A middle aged man who had his initial treatment for pulmonary tuberculosis in hospital improved, stopped coughing blood and was stronger. I advised him to go back to his remote village for his eighteen month course of treatment to be completed at the local health aidpost.
A few months later he returned to hospital complaining that he was again coughing blood. X rays confirmed that the disease was producing new cavities in his lungs and sputum microscopy showed that many tubercle bacilli were again present. His treatment card showed that all the right boxes were ticked three times each week indicating to me that he had received all his treatment. My initial thought was that his TB had become resistant to the drugs, a problem which was starting to emerge in the early 1970’s but was rare in the Sepik district of Papua New Guinea.
On further enquiry I discovered that although the man had been to the aidpost three times a week and the aidpost worker had ticked the boxes, no treatment had been given. It seemed that the aidpost had run out of the medicine and the orderly had not been to town to collect more. Later when I discussed it with the aidpost orderly I discovered that he thought the most important thing was to tick the boxes to show that the patient had attended even though the medicine was not given. Maybe there are some lessons for the UK’s health service where important government targets can be met by massaging waiting lists even though no more patients are treated.
Although we westerners do not understand all the causes of diseases we have an underlying assumption that they have a biological or a psychological basis. When I went to Papua New Guinea as a 26 year old doctor I was unprepared for the beliefs about illness held by the people who would be my patients.
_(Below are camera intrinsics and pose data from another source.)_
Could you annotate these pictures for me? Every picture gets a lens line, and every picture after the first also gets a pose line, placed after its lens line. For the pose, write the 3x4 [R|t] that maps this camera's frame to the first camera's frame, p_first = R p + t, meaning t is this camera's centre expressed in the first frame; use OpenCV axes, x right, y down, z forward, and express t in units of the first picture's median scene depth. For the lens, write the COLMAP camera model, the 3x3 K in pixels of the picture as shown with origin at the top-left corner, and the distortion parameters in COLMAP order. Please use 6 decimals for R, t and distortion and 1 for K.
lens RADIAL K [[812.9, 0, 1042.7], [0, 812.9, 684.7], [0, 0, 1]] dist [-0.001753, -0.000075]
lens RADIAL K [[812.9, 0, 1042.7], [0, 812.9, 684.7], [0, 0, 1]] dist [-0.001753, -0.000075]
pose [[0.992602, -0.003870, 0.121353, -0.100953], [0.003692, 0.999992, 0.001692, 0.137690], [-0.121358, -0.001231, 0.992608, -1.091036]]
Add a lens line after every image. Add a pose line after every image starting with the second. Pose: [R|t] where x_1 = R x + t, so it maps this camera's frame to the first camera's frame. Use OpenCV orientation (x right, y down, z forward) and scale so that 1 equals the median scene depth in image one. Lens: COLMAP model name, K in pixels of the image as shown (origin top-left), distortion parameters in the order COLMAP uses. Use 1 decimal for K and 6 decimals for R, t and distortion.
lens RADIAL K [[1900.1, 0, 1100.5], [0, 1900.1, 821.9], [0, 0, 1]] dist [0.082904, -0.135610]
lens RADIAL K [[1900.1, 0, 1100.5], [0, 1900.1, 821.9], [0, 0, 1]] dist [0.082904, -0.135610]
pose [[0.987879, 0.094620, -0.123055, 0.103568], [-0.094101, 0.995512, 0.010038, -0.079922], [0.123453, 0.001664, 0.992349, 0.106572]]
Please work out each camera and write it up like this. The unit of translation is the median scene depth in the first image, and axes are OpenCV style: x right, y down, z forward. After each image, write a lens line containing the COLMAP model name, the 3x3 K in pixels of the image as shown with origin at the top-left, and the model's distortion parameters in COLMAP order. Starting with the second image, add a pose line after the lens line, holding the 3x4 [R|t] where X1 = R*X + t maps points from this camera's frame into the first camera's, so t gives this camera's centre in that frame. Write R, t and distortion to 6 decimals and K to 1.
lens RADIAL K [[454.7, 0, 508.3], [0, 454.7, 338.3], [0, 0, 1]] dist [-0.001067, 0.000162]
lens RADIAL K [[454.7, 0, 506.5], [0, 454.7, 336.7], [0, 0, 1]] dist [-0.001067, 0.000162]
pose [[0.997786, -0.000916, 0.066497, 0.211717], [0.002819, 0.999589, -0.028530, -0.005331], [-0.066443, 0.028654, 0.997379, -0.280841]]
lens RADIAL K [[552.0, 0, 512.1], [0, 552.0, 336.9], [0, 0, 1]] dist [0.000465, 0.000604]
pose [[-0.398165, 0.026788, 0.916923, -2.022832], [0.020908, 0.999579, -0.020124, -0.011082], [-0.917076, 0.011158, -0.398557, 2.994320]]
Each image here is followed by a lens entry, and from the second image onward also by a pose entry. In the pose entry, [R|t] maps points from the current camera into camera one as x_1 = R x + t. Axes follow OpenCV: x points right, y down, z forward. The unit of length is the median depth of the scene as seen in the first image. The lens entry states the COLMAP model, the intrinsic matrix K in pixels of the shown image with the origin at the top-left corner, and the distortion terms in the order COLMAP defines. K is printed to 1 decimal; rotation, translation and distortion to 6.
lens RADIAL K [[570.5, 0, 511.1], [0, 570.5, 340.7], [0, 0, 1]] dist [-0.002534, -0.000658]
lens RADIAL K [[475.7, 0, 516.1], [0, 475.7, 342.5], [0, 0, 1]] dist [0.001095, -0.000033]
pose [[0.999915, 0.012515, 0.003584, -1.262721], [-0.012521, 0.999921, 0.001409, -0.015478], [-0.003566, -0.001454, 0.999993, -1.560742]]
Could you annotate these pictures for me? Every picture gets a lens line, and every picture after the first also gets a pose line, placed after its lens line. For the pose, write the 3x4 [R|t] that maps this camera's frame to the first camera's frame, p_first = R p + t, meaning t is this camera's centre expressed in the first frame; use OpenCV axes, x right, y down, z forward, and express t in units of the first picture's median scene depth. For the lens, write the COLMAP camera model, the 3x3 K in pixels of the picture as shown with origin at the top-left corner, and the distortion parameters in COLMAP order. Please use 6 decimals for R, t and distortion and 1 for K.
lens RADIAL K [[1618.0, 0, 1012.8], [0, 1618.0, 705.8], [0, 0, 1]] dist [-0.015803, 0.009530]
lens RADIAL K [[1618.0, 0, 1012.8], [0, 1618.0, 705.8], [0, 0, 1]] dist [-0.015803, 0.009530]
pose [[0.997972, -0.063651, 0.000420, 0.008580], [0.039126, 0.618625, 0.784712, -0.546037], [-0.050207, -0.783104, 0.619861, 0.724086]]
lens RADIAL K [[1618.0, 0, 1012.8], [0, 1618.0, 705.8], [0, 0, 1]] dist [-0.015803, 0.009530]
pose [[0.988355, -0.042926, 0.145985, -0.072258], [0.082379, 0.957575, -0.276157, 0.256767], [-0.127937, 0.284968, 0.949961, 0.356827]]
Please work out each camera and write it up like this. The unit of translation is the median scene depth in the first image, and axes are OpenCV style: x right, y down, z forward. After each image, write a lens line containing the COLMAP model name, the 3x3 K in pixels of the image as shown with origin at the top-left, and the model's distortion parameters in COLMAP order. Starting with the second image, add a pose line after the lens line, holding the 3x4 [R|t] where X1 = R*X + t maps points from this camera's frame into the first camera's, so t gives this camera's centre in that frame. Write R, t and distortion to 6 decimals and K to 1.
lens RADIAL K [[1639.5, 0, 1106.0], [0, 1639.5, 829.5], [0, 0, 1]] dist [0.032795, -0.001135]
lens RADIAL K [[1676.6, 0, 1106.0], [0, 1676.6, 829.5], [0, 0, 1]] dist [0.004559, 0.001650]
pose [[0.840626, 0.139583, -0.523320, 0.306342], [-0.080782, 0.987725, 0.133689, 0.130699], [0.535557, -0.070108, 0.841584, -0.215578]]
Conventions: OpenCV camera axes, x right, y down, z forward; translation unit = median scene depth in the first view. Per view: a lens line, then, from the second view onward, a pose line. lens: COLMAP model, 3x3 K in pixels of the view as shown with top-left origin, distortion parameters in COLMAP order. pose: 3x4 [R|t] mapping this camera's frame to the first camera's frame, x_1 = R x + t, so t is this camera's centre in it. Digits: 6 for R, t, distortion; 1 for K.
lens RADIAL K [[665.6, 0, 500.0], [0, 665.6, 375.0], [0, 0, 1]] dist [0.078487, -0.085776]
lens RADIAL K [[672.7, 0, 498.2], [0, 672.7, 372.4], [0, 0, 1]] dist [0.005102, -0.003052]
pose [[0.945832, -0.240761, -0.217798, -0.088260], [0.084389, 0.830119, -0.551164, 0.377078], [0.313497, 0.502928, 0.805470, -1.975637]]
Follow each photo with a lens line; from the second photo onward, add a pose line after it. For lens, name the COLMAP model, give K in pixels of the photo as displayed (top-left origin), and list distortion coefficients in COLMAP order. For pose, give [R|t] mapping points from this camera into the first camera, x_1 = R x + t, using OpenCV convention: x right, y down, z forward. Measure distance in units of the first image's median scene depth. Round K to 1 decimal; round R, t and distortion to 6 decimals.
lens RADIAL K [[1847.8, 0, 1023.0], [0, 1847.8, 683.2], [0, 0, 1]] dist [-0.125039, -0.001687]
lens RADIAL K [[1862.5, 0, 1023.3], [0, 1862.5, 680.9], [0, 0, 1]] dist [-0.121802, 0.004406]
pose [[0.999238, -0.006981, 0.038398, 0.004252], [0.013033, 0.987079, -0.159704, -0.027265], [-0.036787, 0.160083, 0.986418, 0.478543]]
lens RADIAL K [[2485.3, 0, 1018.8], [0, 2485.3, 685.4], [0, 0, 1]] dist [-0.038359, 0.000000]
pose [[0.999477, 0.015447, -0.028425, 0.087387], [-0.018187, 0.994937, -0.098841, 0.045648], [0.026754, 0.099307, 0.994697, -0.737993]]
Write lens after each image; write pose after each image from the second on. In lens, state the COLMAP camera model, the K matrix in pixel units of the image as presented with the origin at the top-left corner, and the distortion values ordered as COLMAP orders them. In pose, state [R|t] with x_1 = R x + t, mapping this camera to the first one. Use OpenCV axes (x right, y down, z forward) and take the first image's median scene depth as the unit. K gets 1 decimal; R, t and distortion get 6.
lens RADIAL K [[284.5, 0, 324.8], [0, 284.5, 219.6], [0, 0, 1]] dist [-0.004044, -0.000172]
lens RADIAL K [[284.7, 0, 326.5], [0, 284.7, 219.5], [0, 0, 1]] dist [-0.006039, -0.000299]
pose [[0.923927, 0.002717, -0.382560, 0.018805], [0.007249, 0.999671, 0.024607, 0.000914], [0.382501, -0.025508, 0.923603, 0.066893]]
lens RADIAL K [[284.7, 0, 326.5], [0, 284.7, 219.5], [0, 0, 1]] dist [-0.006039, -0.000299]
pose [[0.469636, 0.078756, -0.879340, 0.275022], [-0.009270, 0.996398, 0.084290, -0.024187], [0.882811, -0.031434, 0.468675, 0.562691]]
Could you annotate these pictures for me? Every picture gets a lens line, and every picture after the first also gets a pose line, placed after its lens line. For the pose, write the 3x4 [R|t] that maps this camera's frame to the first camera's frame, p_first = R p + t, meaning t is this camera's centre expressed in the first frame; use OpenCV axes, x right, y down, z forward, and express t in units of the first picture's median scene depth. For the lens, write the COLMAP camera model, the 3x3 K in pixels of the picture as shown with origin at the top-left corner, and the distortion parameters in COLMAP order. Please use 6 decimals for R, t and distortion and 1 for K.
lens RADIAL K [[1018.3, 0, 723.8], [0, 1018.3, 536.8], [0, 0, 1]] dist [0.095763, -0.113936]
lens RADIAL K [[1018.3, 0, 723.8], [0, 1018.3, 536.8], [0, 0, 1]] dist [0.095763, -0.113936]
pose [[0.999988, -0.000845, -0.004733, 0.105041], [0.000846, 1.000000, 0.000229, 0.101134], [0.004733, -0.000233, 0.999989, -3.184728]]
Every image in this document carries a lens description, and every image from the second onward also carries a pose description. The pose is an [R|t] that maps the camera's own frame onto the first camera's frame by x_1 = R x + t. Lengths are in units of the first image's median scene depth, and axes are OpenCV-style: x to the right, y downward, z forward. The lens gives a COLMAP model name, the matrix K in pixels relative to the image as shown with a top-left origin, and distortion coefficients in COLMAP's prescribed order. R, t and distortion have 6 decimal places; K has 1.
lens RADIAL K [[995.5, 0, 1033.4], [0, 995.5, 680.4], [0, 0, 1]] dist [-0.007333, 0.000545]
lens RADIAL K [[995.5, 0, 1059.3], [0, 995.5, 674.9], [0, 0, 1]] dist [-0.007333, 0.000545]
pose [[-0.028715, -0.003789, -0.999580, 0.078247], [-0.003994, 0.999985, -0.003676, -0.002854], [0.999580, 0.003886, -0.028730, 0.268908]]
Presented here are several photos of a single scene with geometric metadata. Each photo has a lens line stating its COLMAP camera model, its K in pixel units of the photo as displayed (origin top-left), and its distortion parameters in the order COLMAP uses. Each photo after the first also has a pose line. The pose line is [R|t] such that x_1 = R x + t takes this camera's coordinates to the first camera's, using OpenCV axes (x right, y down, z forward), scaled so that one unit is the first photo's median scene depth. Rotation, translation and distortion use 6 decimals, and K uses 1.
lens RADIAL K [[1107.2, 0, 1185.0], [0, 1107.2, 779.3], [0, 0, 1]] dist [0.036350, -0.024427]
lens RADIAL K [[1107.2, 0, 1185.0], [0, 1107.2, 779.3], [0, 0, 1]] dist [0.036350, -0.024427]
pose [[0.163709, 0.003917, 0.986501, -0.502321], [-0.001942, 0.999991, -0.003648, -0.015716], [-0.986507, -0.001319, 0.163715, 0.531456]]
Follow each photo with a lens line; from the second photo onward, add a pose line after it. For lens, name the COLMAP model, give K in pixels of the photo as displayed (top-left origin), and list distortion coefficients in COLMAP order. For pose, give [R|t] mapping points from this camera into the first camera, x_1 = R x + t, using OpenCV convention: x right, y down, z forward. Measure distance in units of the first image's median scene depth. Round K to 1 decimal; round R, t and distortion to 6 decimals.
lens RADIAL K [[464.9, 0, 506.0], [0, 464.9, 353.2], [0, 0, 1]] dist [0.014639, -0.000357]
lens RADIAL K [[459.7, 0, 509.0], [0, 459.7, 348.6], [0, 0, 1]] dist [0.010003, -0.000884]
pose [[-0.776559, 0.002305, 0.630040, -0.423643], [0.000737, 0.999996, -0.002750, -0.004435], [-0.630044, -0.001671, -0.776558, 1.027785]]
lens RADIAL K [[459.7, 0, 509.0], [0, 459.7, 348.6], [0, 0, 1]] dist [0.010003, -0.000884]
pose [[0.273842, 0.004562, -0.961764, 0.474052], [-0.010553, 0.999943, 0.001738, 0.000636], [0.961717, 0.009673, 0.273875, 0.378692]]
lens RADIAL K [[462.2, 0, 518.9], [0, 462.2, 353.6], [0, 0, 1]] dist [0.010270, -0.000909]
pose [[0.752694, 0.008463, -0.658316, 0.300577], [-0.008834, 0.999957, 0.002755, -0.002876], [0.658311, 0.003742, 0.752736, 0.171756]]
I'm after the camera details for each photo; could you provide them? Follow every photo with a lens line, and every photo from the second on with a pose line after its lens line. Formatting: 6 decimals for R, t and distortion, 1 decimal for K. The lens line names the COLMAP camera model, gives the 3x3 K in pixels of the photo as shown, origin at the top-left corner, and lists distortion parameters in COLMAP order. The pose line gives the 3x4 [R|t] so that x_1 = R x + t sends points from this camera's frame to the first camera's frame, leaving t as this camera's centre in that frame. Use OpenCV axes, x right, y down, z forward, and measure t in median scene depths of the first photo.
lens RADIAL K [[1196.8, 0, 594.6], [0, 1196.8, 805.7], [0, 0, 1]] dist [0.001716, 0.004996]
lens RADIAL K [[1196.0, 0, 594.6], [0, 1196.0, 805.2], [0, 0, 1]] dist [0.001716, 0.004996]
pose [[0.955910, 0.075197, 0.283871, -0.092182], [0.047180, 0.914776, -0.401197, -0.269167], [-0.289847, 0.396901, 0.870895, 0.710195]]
All disease was believed to be caused by poisoning or “sanguma” either by angry spirits or by enemies. If it was found that the sanguma was caused by an enemy then revenge would be appropriate especially if the person died of their illness. One night in a village next to the Sepik river, I sat up all night with the village people in the “haus tambaran” or spirit house. A child had died following an illness. The people were gathered in the haus tambaran and the elders and important people were engaged in heated debate, singing, shouting, crying and wailing all night while they tried to determine which spirit or which enemies had been responsible.
Often one could tell the location of a patient’s symptoms by numerous small cuts or scars over the area. The traditional doctor had cut the skin with a sharp stone or a knife to let out the spirits causing the illness. If this did not work the patient would come to the hospital to try western treatment. Sometimes I was very frustrated after my treatment was starting to be effective when the patient would one day disappear. I was told that because they had started to improve they had gone back to the village for the village doctor to complete treatment using their traditional methods.
I believe that the presumption that others are thinking in the same way as oneself, whether within one’s own cultural group or in another, leads to conflict, either interpersonal or on a larger scale. Perhaps awareness of differences in thought processes would avoid some of the horrific problems caused by misunderstanding.